On 29 April 2016, I packed my bags and headed out on a week-long trip that would change my outlook forever. After eons of planning I finally set out on my first solo international trip which would culminate in a Girls’ weekend abroad before we all headed to our respective homes.
The days leading up to my trip were a roller coaster of emotions. Excitement about my impending departure, worries about my safety, managing people’s reactions as we broke the news of my trip and sadness, yes genuine sadness, at leaving behind the world’s best travel companion (the Hubby) to explore on my own.
The thrill of my fast approaching trip was tinged with doubts about my own sanity for choosing this path. I wondered if I would get bored or lonely. Should I have planned a shorter trip for my first solo experience? Or should I have picked a destination that would be easier to access in case of an emergency?

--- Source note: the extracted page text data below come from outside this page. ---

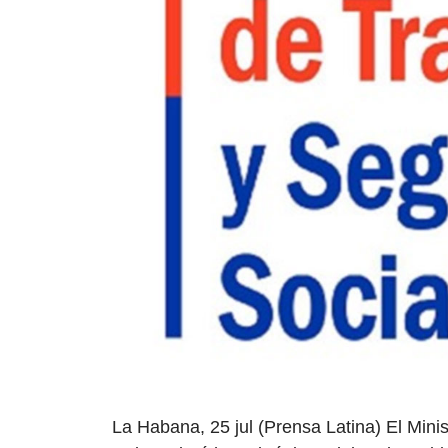
La Habana, 25 jul (Prensa Latina) El Mini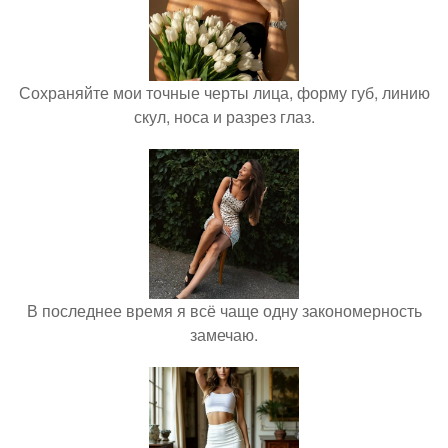
Сохраняйте мои точные черты лица, форму губ, линию
скул, носа и разрез глаз.
В последнее время я всё чаще одну закономерность
замечаю.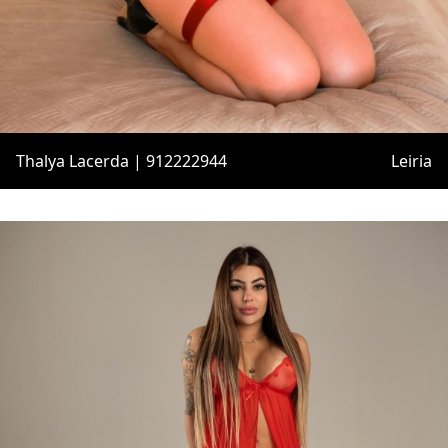
Thalya Lacerda | 912222944
Leiria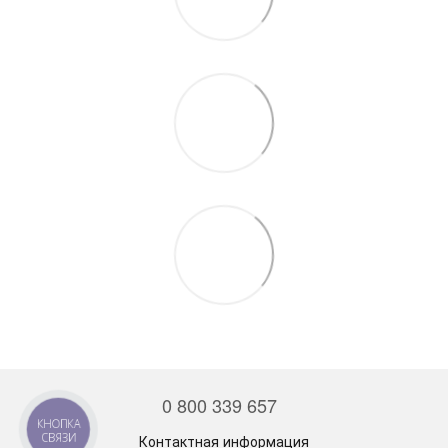
0 800 339 657
КНОПКА
СВЯЗИ
Контактная информация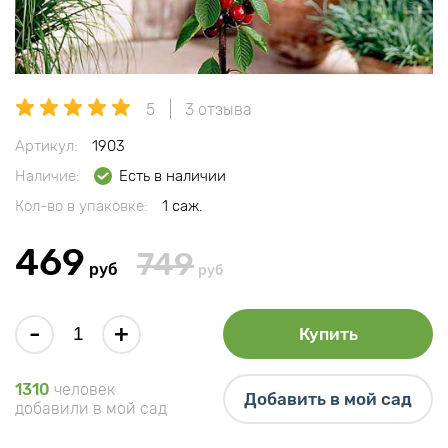
5
3 отзыва
Артикул:
1903
Наличие:
Есть в наличии
Кол-во в упаковке:
1 саж.
469
749
руб
руб
-
+
Купить
1310
человек
Добавить в мой сад
добавили в мой сад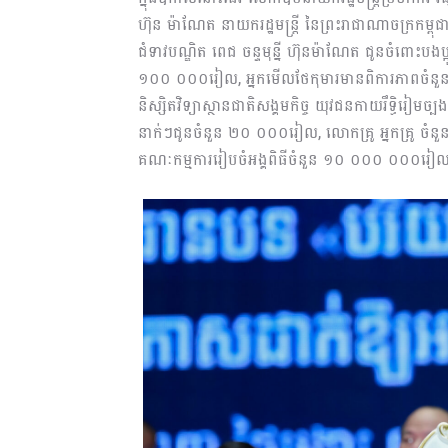
ហ៊ុន ម៉ាណែត នាយករដ្ឋមន្ត្រី នៃព្រះរាជាណាចក្រកម្ពុ
ជំទាវបណ្ឌិត ពេជ ចន្ទមុន្នី ហ៊ុនម៉ាណែត ជូនចំពោះបង
១០០ ០០០រៀល, អ្នកមើលថែកុមារមានពិការភាពចំនួន៣
និស្សិតវិទ្យាស្ថានជាតិសង្គមកិច្ច យុវជនកាយរឹទ្ធិរៀ
នាក់ៗជូនចំនួន ២០ ០០០រៀល, លោកគ្រូ អ្នកគ្រូ ចំន
គណៈកម្មការរៀបចំអង្គពិធីចំនួន ១០ ០០០ ០០០រៀ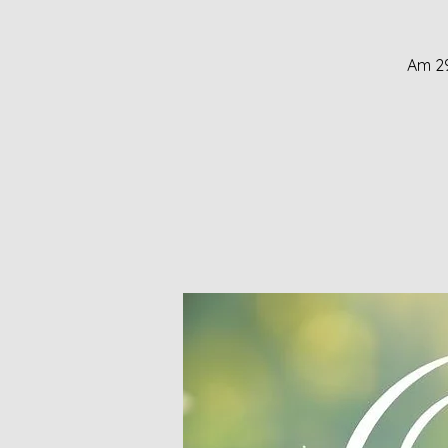
Am 29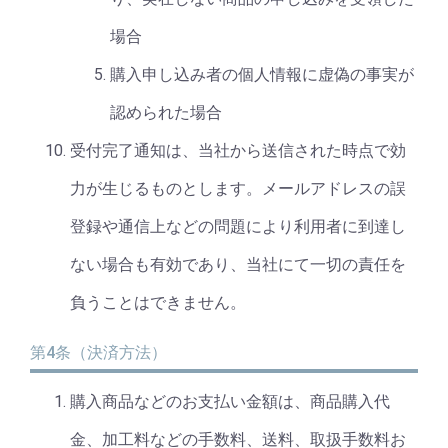
場合
購入申し込み者の個人情報に虚偽の事実が
認められた場合
受付完了通知は、当社から送信された時点で効
力が生じるものとします。メールアドレスの誤
登録や通信上などの問題により利用者に到達し
ない場合も有効であり、当社にて一切の責任を
負うことはできません。
第4条（決済方法）
購入商品などのお支払い金額は、商品購入代
金、加工料などの手数料、送料、取扱手数料お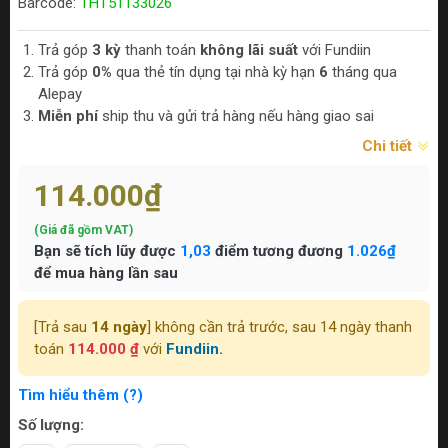
Barcode:
THT51133026
Trả góp
3 kỳ
thanh toán
không lãi suất
với Fundiin
Trả góp
0%
qua thẻ tín dụng tại nhà kỳ hạn
6
tháng qua
Alepay
Miễn phí
ship thu và gửi trả hàng nếu hàng giao sai
Chi tiết
114.000₫
(Giá đã gồm VAT)
Bạn sẽ tích lũy được
1,03
điểm tương đương
1.026₫
để mua hàng lần sau
[Trả sau
14 ngày
] không cần trả trước, sau 14 ngày thanh
toán
114.000 ₫
với
Fundiin.
Tìm hiểu thêm (?)
Số lượng: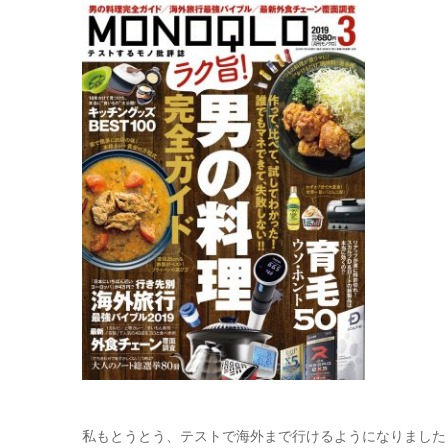
私もとうとう、テストで海外まで行けるようになりました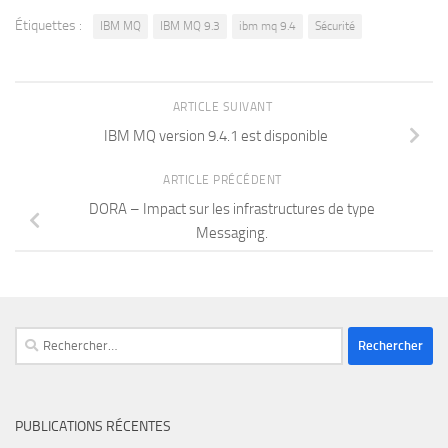
Étiquettes :
IBM MQ
IBM MQ 9.3
ibm mq 9.4
Sécurité
ARTICLE SUIVANT
IBM MQ version 9.4.1 est disponible
ARTICLE PRÉCÉDENT
DORA – Impact sur les infrastructures de type
Messaging.
Rechercher :
PUBLICATIONS RÉCENTES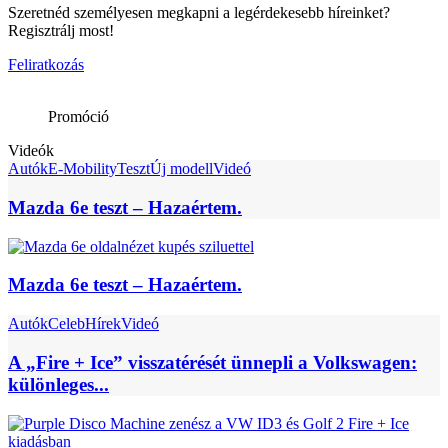
Szeretnéd személyesen megkapni a legérdekesebb híreinket?
Regisztrálj most!
Feliratkozás
Promóció
Videók
Autók
E-Mobility
Teszt
Új modell
Videó
Mazda 6e teszt – Hazaértem.
Mazda 6e teszt – Hazaértem.
Autók
Celeb
Hírek
Videó
A „Fire + Ice” visszatérését ünnepli a Volkswagen:
különleges...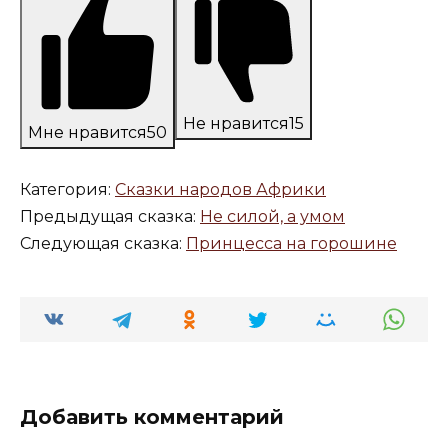
Не нравится
15
Мне нравится
50
Категория:
Сказки народов Африки
Предыдущая сказка:
Не силой, а умом
Следующая сказка:
Принцесса на горошине
Добавить комментарий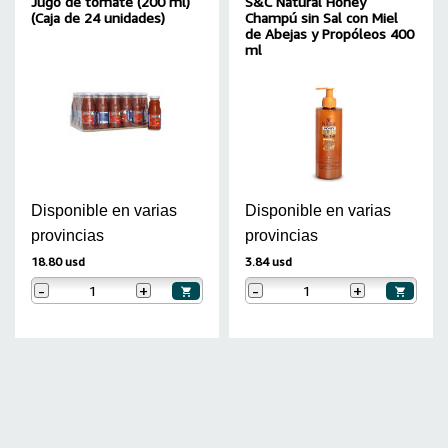
Jugo de tomate (200 ml)
S&C Natural Honey
(Caja de 24 unidades)
Champú sin Sal con Miel
de Abejas y Propóleos 400
ml
Disponible en varias
Disponible en varias
provincias
provincias
18.80 usd
3.84 usd
-
+
-
+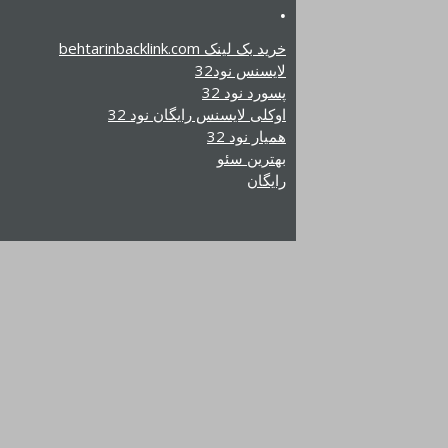
.
خرید بک لینک behtarinbacklink.com
لایسنس نود32
پسورد نود 32
اوکلی لایسنس رایگان نود 32
همیار نود 32
بهترین سئو
رایگان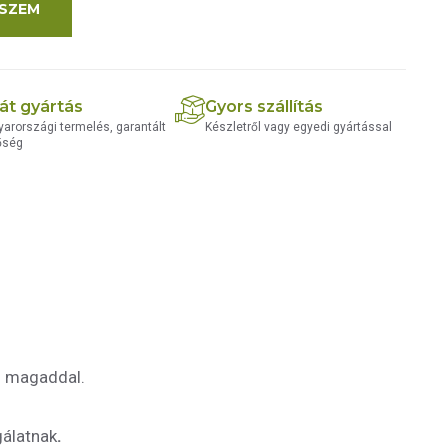
SZEM
át gyártás
Gyors szállítás
arországi termelés, garantált
Készletről vagy egyedi gyártással
őség
él magaddal.
gálatnak
.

But even in my darkest moments, there was an inexplicable sense of calm. A part of me knew I was going to be okay. A part of me always knew. I sensed that this was an occasion where I had no choice. Not going was simply not an option.
My wanderlust heart called and my grounded head answered.
Twenty years from now you will be more disappointed by the things that you didn’t do than by the ones you did do. So throw off the bowlines. Sail away from the safe harbor. Catch the trade winds in your sails.
Explore. Dream. Discover.
For my trip I chose to spend 3 days in Vienna, followed by a day in Bratislava and a day in Salzburg before heading to Prague to meet up with four of my Gal Pals. Each of these destinations deserves separate posts of their own but for now, know that I loved every single moment of my trip. Every little doubt, every nagging worry was worth the sheer exhilaration of being out there on my own. I proved to the world, and more importantly to myself, that I can manage on my own.
And I learnt a few things along the way.
I learnt that being alone is not the worst thing in the world. I learnt that opinions matter – even the most mundane and absurd of them. I learnt that people can be surprisingly rude but also overwhelmingly kind. I learnt that a few days in the bosom of Mother Nature is the perfect balm for a city-weary soul. I learnt that you may never feel more alone than when you are surrounded by people but also that you are never more in tune with the world than when you travel alone. I learnt that wisdom is amplified through life experiences. I learnt that it is easier to find yourself in the silence of seclusion than in the cacophony of daily life. I learnt that there is strength in solitude and power in freedom.
I learnt that solo travel is something not everyone will understand. But it has been one of the most exhilarating, liberating and fulfilling experiences of my life.